The Pareto Principle known as the 80/20 rule was developed by Vilfredo Pareto (1848 – 1923) an Italian economist. It is a simple rule that says that 80% of the benefits, value or outputs are created by 20% of the contributors, efforts or inputs.

I suppose some compulsive mathematicians will try to prove that 80% is not an exact number as I am sure it isn’t, but the idea is that a small number of contributors create major numbers of the wealth.

The Pareto Principle is well proven and has stood the test of time both before Vilfredo and certainly afterward. Understanding this principle can be an enormous benefit when planning activities and how you will spend your time. Too many of us do too many of what we can easily and handily complete and dispose of to cross off our to-do list, but many times the benefits do not match our efforts.
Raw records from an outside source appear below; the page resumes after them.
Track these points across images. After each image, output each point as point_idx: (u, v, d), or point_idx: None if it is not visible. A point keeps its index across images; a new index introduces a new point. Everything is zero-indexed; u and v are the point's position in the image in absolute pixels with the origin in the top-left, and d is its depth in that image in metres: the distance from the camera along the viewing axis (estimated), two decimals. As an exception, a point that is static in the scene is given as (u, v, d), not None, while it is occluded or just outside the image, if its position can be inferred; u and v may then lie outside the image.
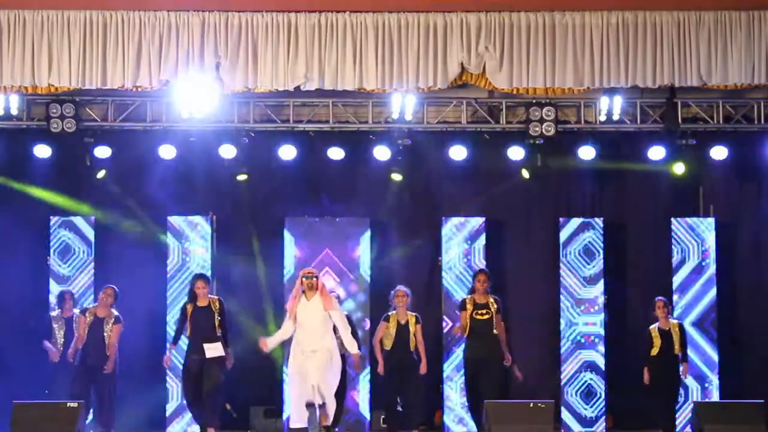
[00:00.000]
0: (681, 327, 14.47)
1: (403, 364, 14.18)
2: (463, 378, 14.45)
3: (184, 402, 14.21)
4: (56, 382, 14.38)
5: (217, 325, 13.71)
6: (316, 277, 12.76)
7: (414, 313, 14.29)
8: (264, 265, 15.80)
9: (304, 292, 12.68)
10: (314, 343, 12.60)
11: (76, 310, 14.62)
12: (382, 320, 14.34)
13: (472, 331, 14.07)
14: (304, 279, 12.71)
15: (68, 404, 13.28)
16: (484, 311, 14.06)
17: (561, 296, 15.67)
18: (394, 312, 14.28)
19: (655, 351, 14.31)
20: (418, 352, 14.24)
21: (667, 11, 13.22)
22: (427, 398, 15.35)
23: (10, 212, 15.62)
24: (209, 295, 13.93)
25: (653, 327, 14.41)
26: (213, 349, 13.65)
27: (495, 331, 14.03)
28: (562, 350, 15.62)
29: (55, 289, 15.23)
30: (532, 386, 15.08)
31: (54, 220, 15.55)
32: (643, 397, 14.60)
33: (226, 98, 14.99)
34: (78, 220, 15.58)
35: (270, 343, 13.05)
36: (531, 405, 13.56)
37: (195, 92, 13.82)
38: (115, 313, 14.22)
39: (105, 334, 14.06)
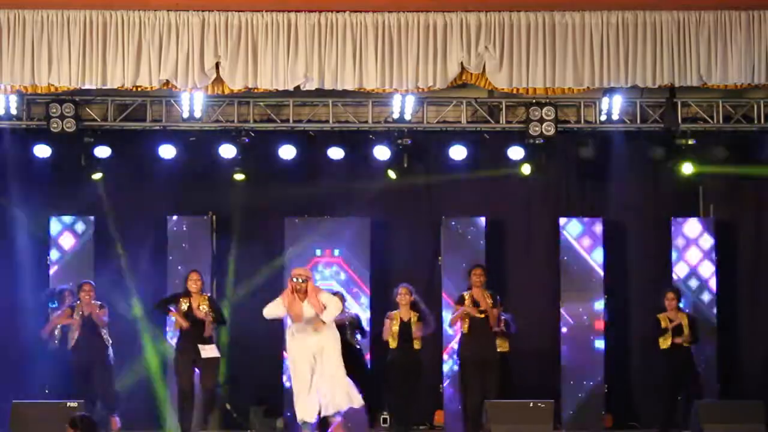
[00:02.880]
0: (690, 318, 14.43)
1: (408, 363, 14.10)
2: (458, 376, 14.38)
3: (178, 397, 13.96)
4: (56, 379, 14.39)
5: (209, 327, 13.68)
6: (306, 279, 12.66)
7: (416, 312, 14.21)
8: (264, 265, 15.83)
9: (296, 293, 12.62)
10: (312, 343, 12.62)
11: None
12: (386, 318, 14.28)
13: (469, 330, 14.01)
14: (293, 281, 12.65)
15: (68, 404, 13.28)
16: (478, 310, 13.97)
17: (561, 296, 15.67)
18: (397, 311, 14.22)
19: (666, 344, 14.27)
20: (423, 351, 14.18)
21: (667, 11, 13.20)
22: (427, 398, 15.37)
23: (10, 212, 15.62)
24: (202, 293, 13.84)
25: (662, 315, 14.34)
26: (208, 350, 13.64)
27: (494, 329, 13.98)
28: (562, 350, 15.62)
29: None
30: (532, 386, 15.06)
31: (54, 219, 15.56)
32: (643, 396, 14.61)
33: (226, 98, 15.01)
34: (78, 220, 15.58)
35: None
36: (531, 405, 13.56)
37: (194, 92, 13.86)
38: (98, 303, 14.23)
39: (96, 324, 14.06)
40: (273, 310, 12.79)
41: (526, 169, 15.67)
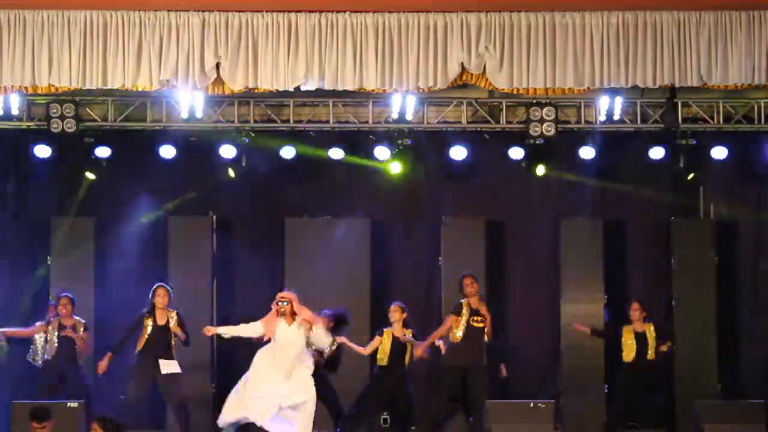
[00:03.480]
0: (655, 327, 14.46)
1: (398, 382, 13.90)
2: (445, 384, 14.04)
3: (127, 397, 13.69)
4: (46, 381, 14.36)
5: (172, 344, 13.57)
6: (289, 301, 12.45)
7: (411, 329, 13.97)
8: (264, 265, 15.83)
9: (278, 315, 12.46)
10: (286, 371, 12.39)
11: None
12: (376, 335, 14.00)
13: (465, 338, 13.84)
14: (277, 304, 12.47)
15: (68, 404, 13.27)
16: (479, 318, 13.87)
17: (561, 296, 15.67)
18: (389, 327, 13.97)
19: (630, 356, 14.30)
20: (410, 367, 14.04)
21: (667, 11, 13.19)
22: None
23: (11, 212, 15.62)
24: (168, 308, 13.66)
25: (627, 327, 14.40)
26: (168, 366, 13.49)
27: (487, 338, 13.88)
28: (562, 350, 15.62)
29: (54, 290, 15.22)
30: (532, 386, 15.06)
31: (54, 220, 15.55)
32: (642, 397, 14.63)
33: (226, 98, 15.00)
34: (78, 221, 15.58)
35: (218, 331, 12.91)
36: (531, 405, 13.56)
37: (195, 92, 13.86)
38: (81, 320, 14.14)
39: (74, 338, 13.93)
40: (247, 329, 12.63)
41: (540, 170, 15.70)
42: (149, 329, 13.57)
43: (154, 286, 13.83)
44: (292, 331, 12.51)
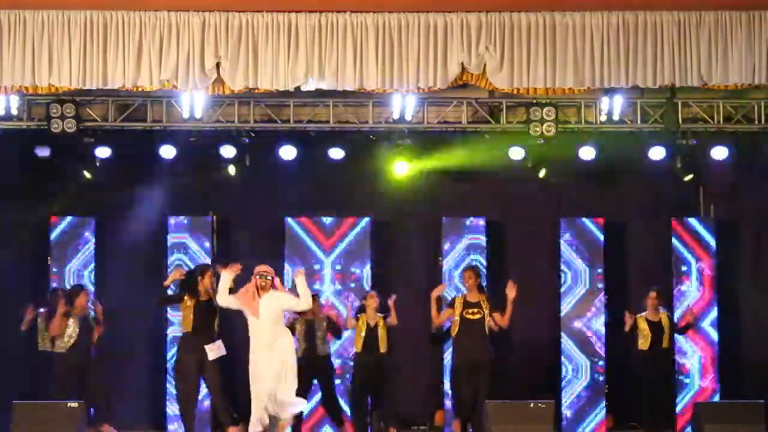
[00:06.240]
0: (670, 319, 14.61)
1: (373, 365, 14.10)
2: (451, 382, 14.14)
3: (177, 404, 13.70)
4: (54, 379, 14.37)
5: (217, 323, 13.32)
6: (272, 277, 12.47)
7: (382, 315, 14.17)
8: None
9: (257, 290, 12.42)
10: (268, 343, 12.37)
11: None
12: (353, 317, 14.27)
13: (462, 332, 13.78)
14: (257, 277, 12.42)
15: (68, 404, 13.27)
16: (475, 310, 13.81)
17: (561, 296, 15.68)
18: (364, 314, 14.21)
19: (646, 344, 14.40)
20: (390, 354, 14.18)
21: (667, 11, 13.19)
22: (427, 398, 15.37)
23: (11, 211, 15.62)
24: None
25: (641, 316, 14.52)
26: (215, 350, 13.22)
27: (488, 329, 13.84)
28: (563, 350, 15.64)
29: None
30: (532, 386, 15.07)
31: (54, 219, 15.56)
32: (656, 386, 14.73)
33: (226, 98, 15.00)
34: (78, 220, 15.59)
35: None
36: (531, 405, 13.55)
37: (195, 92, 13.84)
38: (91, 307, 14.17)
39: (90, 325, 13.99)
40: (225, 299, 12.63)
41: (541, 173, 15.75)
42: (193, 307, 13.21)
43: (201, 266, 13.66)
44: (264, 302, 12.37)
And, many times we can re-channel our efforts understanding that small shifts in our focus can result in greater successes in our workday.

The theory that the top 20% of the people have 80% of the wealth; 20% of the customers result in 80% of the sales or profits; 20% of salespeople bring in 80% of the new business; 20% of employees account for 80% of the absenteeism, expenses or supervisors’ time; 20% of meeting attendees will create 80% of the questions, comments, digressions or meeting hijacking; or 20% of voters can determine the electoral college voting results. Whatever the illustration, we need to concentrate our inputs with the awareness that it is likely 80% of what we do will not compensate us properly for what we are putting in.

An example is when tackling a long to-do list, it is probable that 20% of the items will result in 80% of benefits, or contrarily 80% of the items will only result in 20% of the benefits. Smart managers will discern the 20% that will create the 80% and pass over 80% on the list, no matter how easy and comfortable they are to get done. If we look at the big picture, not performing any of the 80% will usually not unduly cause harm while concentrating on the 20% will result in inordinate benefits compared to 80%.

The Pareto Principle, Parkinson’s Law, MBWA, and myriad other theories are techniques, tools and buzz words that prod or lead us toward accomplishing our big-picture goals. Being aware of them is useless unless they are utilized.